Parkinson hastalığının klinikte dört ana özellikle tanımlandığını kaydeden Mıhçıoğlu, "İstirahat halinde görülen titreme, hareketlerin yavaşlaması, katılık, denge bozukluğu. Diğer sık rastlanılan belirtiler ise; ayakları sürüyerek yürüme, ilerleyen yıllarda el yazısında küçülme,bazı yiyeceklerin kokusunu alamama, maske yüz, uyku bozuklukları, kabızlık, terleme, unutkanlık ve kas ağrısı gibi yakınmalardır" dedi.

"PARKİNSON GENÇ YETİŞKİNLERDE DE GÖRÜLEBİLMEKTEDİR"

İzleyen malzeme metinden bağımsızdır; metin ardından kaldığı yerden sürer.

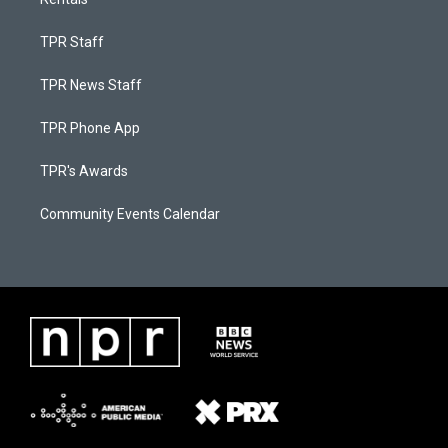
TPR Staff
TPR News Staff
TPR Phone App
TPR's Awards
Community Events Calendar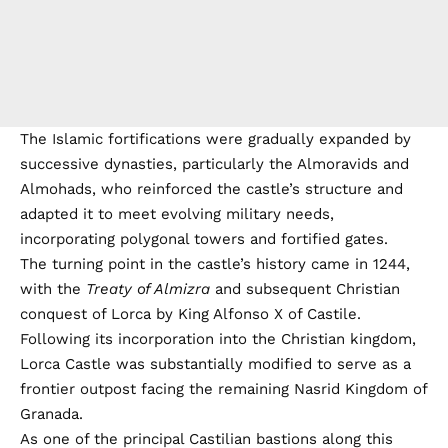
The Islamic fortifications were gradually expanded by
successive dynasties, particularly the Almoravids and
Almohads, who reinforced the castle’s structure and
adapted it to meet evolving military needs,
incorporating polygonal towers and fortified gates.
The turning point in the castle’s history came in 1244,
with the
Treaty of Almizra
and subsequent Christian
conquest of Lorca by King Alfonso X of Castile.
Following its incorporation into the Christian kingdom,
Lorca Castle was substantially modified to serve as a
frontier outpost facing the remaining Nasrid Kingdom of
Granada.
As one of the principal Castilian bastions along this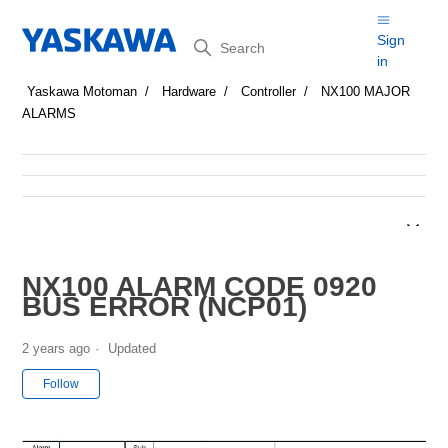
Search
Sign
in
Yaskawa Motoman
Hardware
Controller
NX100 MAJOR
ALARMS
NX100 ALARM CODE 0920
BUS ERROR (NCP01)
2 years ago
Updated
Not yet followed by anyone
Follow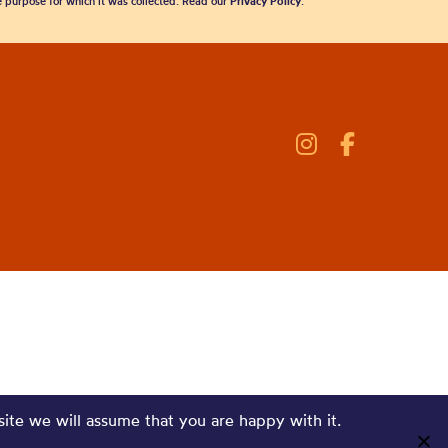
he purpose for which it was collected. Read our
Privacy Policy
.
site we will assume that you are happy with it.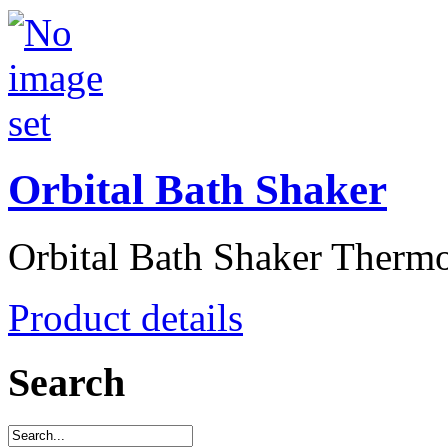
Orbital Bath Shaker
Orbital Bath Shaker Thermos
Product details
Search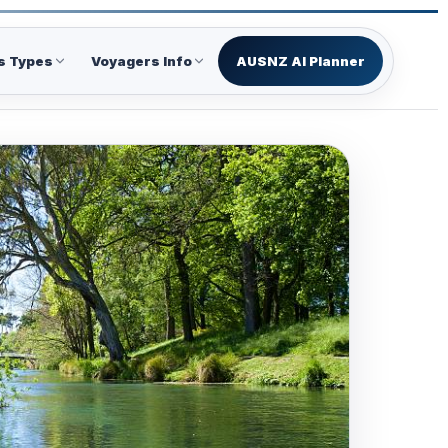
s Types
Voyagers Info
AUSNZ AI Planner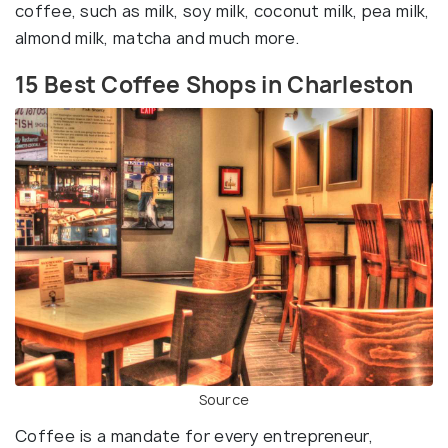
coffee, such as milk, soy milk, coconut milk, pea milk,
almond milk, matcha and much more.
15 Best Coffee Shops in Charleston
Source
Coffee is a mandate for every entrepreneur,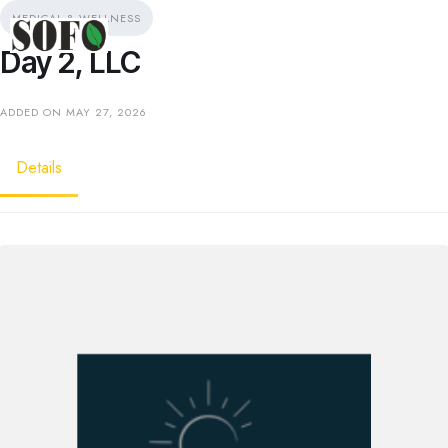
MEDICAL & WELLNESS
Day 2, LLC
ADDED ON MAY 27, 2026
Details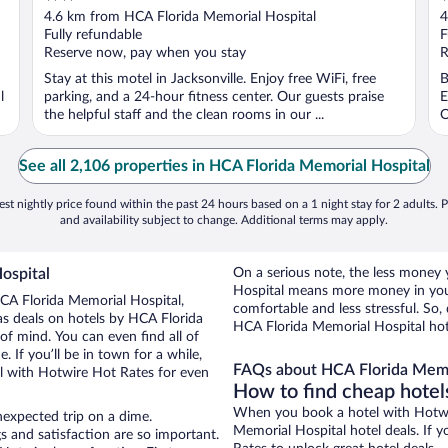
out
o
4.6 km from HCA Florida Memorial Hospital
4
of
o
Fully refundable
F
5
5
Reserve now, pay when you stay
R
Stay at this motel in Jacksonville. Enjoy free WiFi, free
B
l
parking, and a 24-hour fitness center. Our guests praise
E
the helpful staff and the clean rooms in our ...
O
See all 2,106 properties in HCA Florida Memorial Hospital
st nightly price found within the past 24 hours based on a 1 night stay for 2 adults. P
and availability subject to change. Additional terms may apply.
ospital
On a serious note, the less money
Hospital means more money in you
 HCA Florida Memorial Hospital,
comfortable and less stressful. So
as deals on hotels by HCA Florida
HCA Florida Memorial Hospital hote
of mind. You can even find all of
 If you’ll be in town for a while,
FAQs about HCA Florida Memor
l with Hotwire Hot Rates for even
How to find cheap hotel
When you book a hotel with Hotwir
nexpected trip on a dime.
Memorial Hospital hotel deals. If 
s and satisfaction are so important.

Hastalığın genç yetişkinlerde de görülebilmekle beraber daha çok ileri yaşta ortaya çıktığını bildiren Mıhçıoğlu, şunları kaydetti:

"Tüm dünyada ve her populasyonda görülür. Dünya üzerinde halen beş milyon hasta olduğu tahmin edilmektedir. Ülkemizde gerçekleştirilen çalışmalarından birkaçına göre hastalığın sıklığı diğer ülkelerle benzerlik göstermektedir ve tahminen 110 bin hasta olduğu düşünülmektedir. Erkeklerde kadınlardan biraz daha yüksektir. Hastalığın mevcut bulguları, yaşam kalitesi üzerinde olumsuz etkileri vardır. Parkinson ilerleyici bir hastalıktır ve dolayısıyla zaman ilerledikçe semptomlar kötüleşebilir."

"PARKİNSON HASTALARININ DOĞRU TEDAVİ İLE UZUN YILLAR NORMAL BİR YAŞAM SÜRMELERİ MÜMKÜN"

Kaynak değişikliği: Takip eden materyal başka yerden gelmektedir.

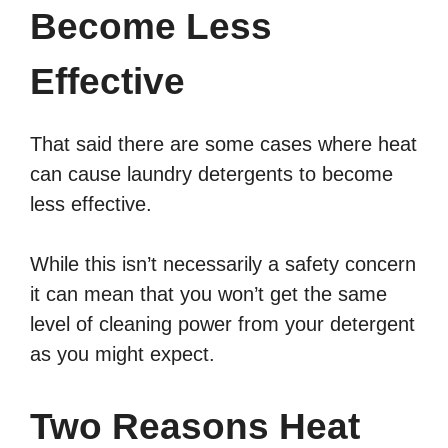
Become Less
Effective
That said there are some cases where heat
can cause laundry detergents to become
less effective.
While this isn’t necessarily a safety concern
it can mean that you won’t get the same
level of cleaning power from your detergent
as you might expect.
Two Reasons Heat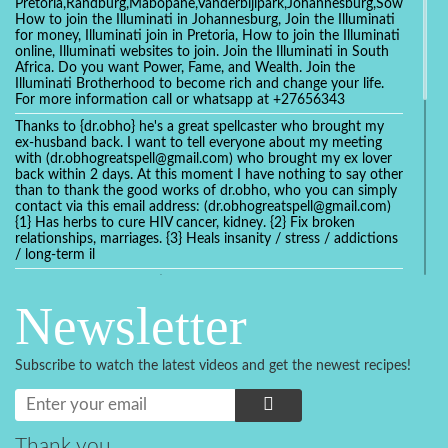
Pretoria,Randburg,Mabopane,Vanderbijlpark,Johannesburg,Soweto,Bo
How to join the Illuminati in Johannesburg, Join the Illuminati
for money, Illuminati join in Pretoria, How to join the Illuminati
online, Illuminati websites to join. Join the Illuminati in South
Africa. Do you want Power, Fame, and Wealth. Join the
Illuminati Brotherhood to become rich and change your life.
For more information call or whatsapp at +27656343
Thanks to {dr.obho} he's a great spellcaster who brought my
ex-husband back. I want to tell everyone about my meeting
with (dr.obhogreatspell@gmail.com) who brought my ex lover
back within 2 days. At this moment I have nothing to say other
than to thank the good works of dr.obho, who you can simply
contact via this email address: (dr.obhogreatspell@gmail.com)
{1} Has herbs to cure HIV cancer, kidney. {2} Fix broken
relationships, marriages. {3} Heals insanity / stress / addictions
/ long-term il
Get your marriage/relationship fixed today and stop divorce
with the help of a online love spell caster
Newsletter
universalspellhelp@gmail.com whatsapp: +2347054380994
Getting in touch with Dr mkuru was the greatest thing that
ever Happened in my life which transformed my relationship
Subscribe to watch the latest videos and get the newest recipes!
more than I ever Imagined !!! I remain Grateful to you Baba
and that’s why I want to share the good news to the public
and to Anyone out there going through some difficult and
challenging times in their life’s , relationship or marriage. Email
him at: (dr.baba.mkurulovespellcaster@gmail.com) or
Thank you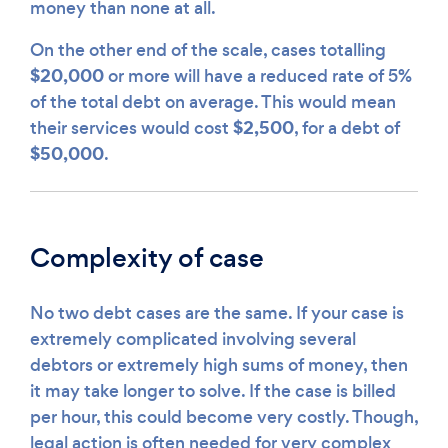
money than none at all.
On the other end of the scale, cases totalling
$20,000
or more will have a reduced rate of 5%
of the total debt on average. This would mean
$2,500
their services would cost
, for a debt of
$50,000
.
Complexity of case
No two debt cases are the same. If your case is
extremely complicated involving several
debtors or extremely high sums of money, then
it may take longer to solve. If the case is billed
per hour, this could become very costly. Though,
legal action is often needed for very complex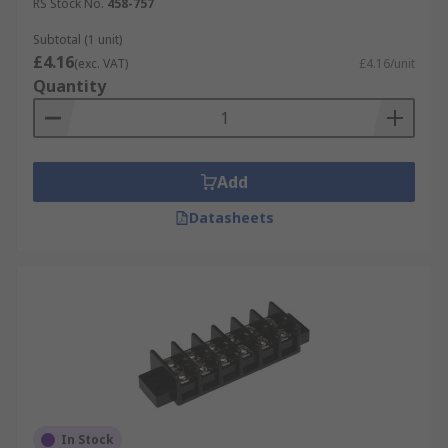
RS Stock No.
458-757
Subtotal (1 unit)
£4.16
(exc. VAT)
£4.16/unit
Quantity
Add
Datasheets
In Stock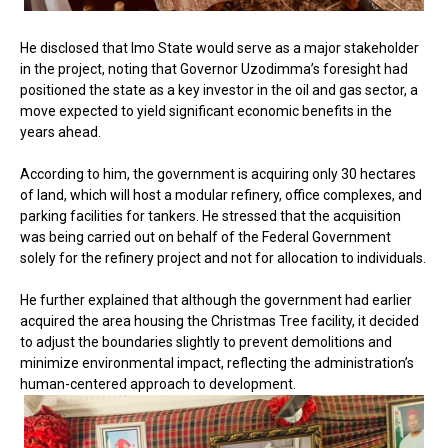
He disclosed that Imo State would serve as a major stakeholder
in the project, noting that Governor Uzodimma’s foresight had
positioned the state as a key investor in the oil and gas sector, a
move expected to yield significant economic benefits in the
years ahead.
According to him, the government is acquiring only 30 hectares
of land, which will host a modular refinery, office complexes, and
parking facilities for tankers. He stressed that the acquisition
was being carried out on behalf of the Federal Government
solely for the refinery project and not for allocation to individuals.
He further explained that although the government had earlier
acquired the area housing the Christmas Tree facility, it decided
to adjust the boundaries slightly to prevent demolitions and
minimize environmental impact, reflecting the administration’s
human-centered approach to development.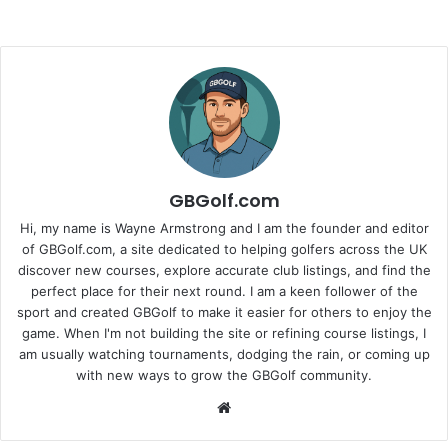
GBGolf.com
Hi, my name is Wayne Armstrong and I am the founder and editor
of GBGolf.com, a site dedicated to helping golfers across the UK
discover new courses, explore accurate club listings, and find the
perfect place for their next round. I am a keen follower of the
sport and created GBGolf to make it easier for others to enjoy the
game. When I'm not building the site or refining course listings, I
am usually watching tournaments, dodging the rain, or coming up
with new ways to grow the GBGolf community.
Website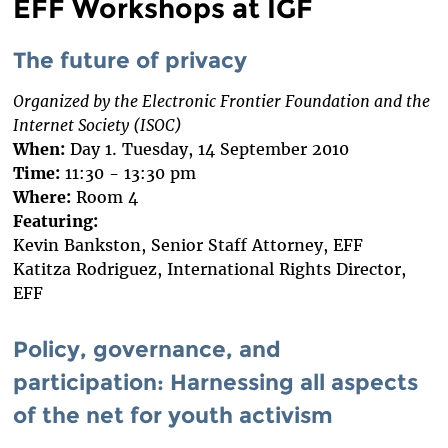
EFF Workshops at IGF
The future of privacy
Organized by the Electronic Frontier Foundation and the
Internet Society (ISOC)
When:
Day 1. Tuesday, 14 September 2010
Time:
11:30 - 13:30 pm
Where:
Room 4
Featuring:
Kevin Bankston, Senior Staff Attorney, EFF
Katitza Rodriguez, International Rights Director,
EFF
Policy, governance, and
participation: Harnessing all aspects
of the net for youth activism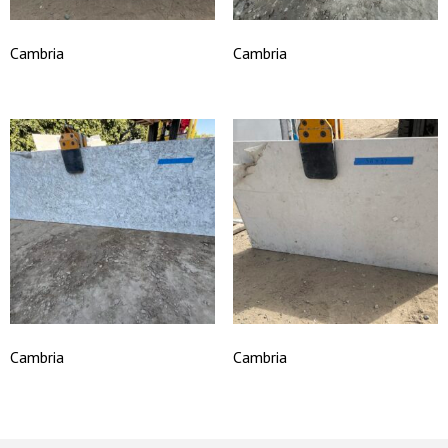
Cambria
Cambria
Cambria
Cambria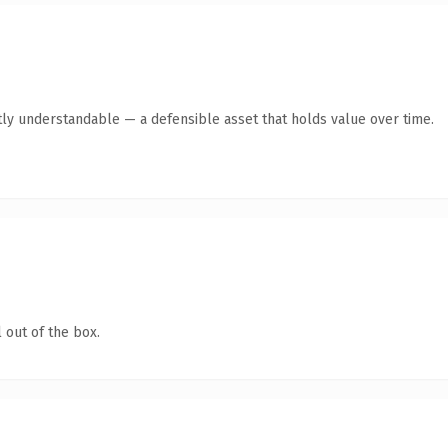
ly understandable — a defensible asset that holds value over time.
 out of the box.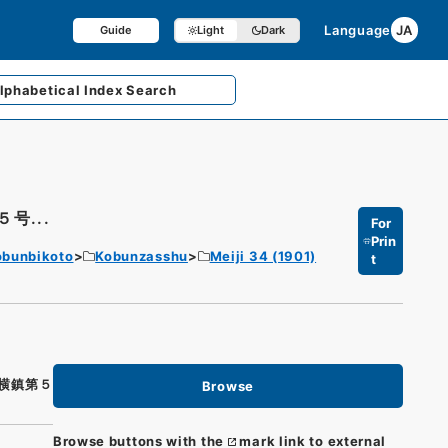
Language
JA
Guide
Light
Dark
lphabetical
Index Search
号...
For
Prin
obunbikoto
Kobunzasshu
Meiji 34 (1901)
t
横鎮第５
Browse
Browse buttons with the
mark link to external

"Doğru tedavi ve takip sayesinde çoğu hasta normal hayatını uzun yıllar boyunca sürdürebilmektedir" diyen Mıhçıoğlu, "Bu nedenle hastalığın ilk belirtileri ve semptomları saptanır saptanmaz tıbbi görüş almak önemlidir. Böylece tedavi seçeneklerini en iyi şekilde değerlendirmek mümkün olur. Parkinson hastalığı tanısı genellikle nöroloji uzmanları tarafından dikkatli bir sorgulama ve muayene ile konulabilir. Zaman zaman parkinson belirtileri bir başka hekim tarafından da fark edilebilir ve bu durumda bir nöroloji uzmanına yönlendirilir. Parkinson hastalığı tanısında özel bir kan testi veya inceleme yoktur. Erken tedavi ile hastalığın gidişatını yavaşlatmak mümkün hale gelir. Genellikle oldukça yavaş bir seyir ve yıllar içinde belirtilerde çok az artış olabilir. Bunun yanında hastalığın daha hızlı ilerleyebildiği hastalar da gözlemlenmektedir" açıklamasında bulundu.

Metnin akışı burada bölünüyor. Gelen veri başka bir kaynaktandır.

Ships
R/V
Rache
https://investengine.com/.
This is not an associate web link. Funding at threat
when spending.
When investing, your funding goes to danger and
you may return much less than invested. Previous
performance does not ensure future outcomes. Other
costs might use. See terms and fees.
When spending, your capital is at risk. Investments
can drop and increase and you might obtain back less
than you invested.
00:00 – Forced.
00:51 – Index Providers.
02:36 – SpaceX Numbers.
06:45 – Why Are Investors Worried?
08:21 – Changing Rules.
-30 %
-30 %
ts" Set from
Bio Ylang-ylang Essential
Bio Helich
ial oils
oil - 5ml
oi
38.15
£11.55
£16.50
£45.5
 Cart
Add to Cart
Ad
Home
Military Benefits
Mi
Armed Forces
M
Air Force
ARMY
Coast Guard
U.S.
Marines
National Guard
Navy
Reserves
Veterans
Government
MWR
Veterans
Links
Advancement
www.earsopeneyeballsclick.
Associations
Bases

"ÖNCE HASTA KENDİNİ TOPLUM İÇİNDE İYİ HİSSETMELİ"

Mıhçıooğlu, şöyle devam etti:

"Hastalığın ortadan tamamen kaldırılmasına veya önlenmesine yönelik bir tedavi henüz olmamasına rağmen şu anda parkinson hastalığının belirtilerini kontrol almaya yönelik tedaviler mümkündür. Parkinson hastalığı tedavisinde ana prensip, hastanın toplum içinde kendini iyi hissetmesi ve günlük yaşam aktivitelerini yardıma ihtiyaç duymadan ve zorlanmadan gerçekleştirebiliyor olmasıdır. Cerrahi tedavi ilk tercih yolu olmamakla beraber hastalık düzeltilemiyorsa ya da ilaç kullanımı ile ilişkili yan etkiler ortaya çıkmış ise uygulanabilir."